Supo cómo la humanidad había pasado del pánico inicial al floreciente desarrollo de las Artes Marciales,
y luego al nacimiento de expertos de nivel Rey que podían hacer frente a los Espíritus Malignos.
Sin embargo, los Espíritus Malignos también evolucionaban constantemente, y ni siquiera el sello de la Cueva del Demonio podía detener su progreso.
Xiao Cangqing comprendió que no era que él fuera demasiado débil, sino que los Espíritus Malignos evolucionaban con demasiada rapidez.

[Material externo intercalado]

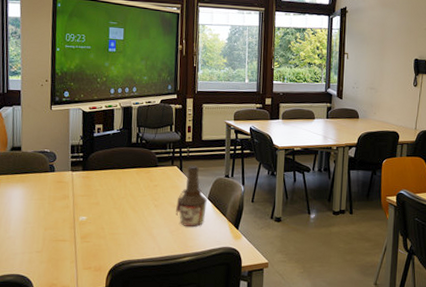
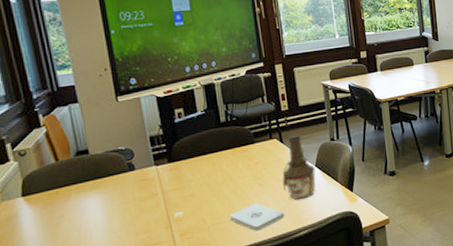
notepad: none [125,222,173,248] -> present [229,203,285,231]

Especialmente desde que algunos Espíritus Malignos habían desarrollado una inteligencia similar a la humana, su evolución había avanzado a una velocidad asombrosa.
«Quizá esto no sea malo.
Después de obtener el poder de un Espíritu Maligno, mi propia fuerza ha sufrido una transformación que estremece al mundo».
Xiao Cangqing se consoló a sí mismo mientras observaba a la multitud que lo aclamaba.
En ese momento, la Reina del Gran Imperio Jing, Ji Shengyue, también observaba a Xiao Cangqing con una sonrisa.
De repente, un asistente se acercó apresuradamente y le susurró un informe al oído: —Su Majestad la Reina, la Ciudad Yongdeng ha sido atacada por un gran número de Espíritus Malignos.
—¡Las estimaciones preliminares sitúan el número de muertos en más de doscientos treinta mil!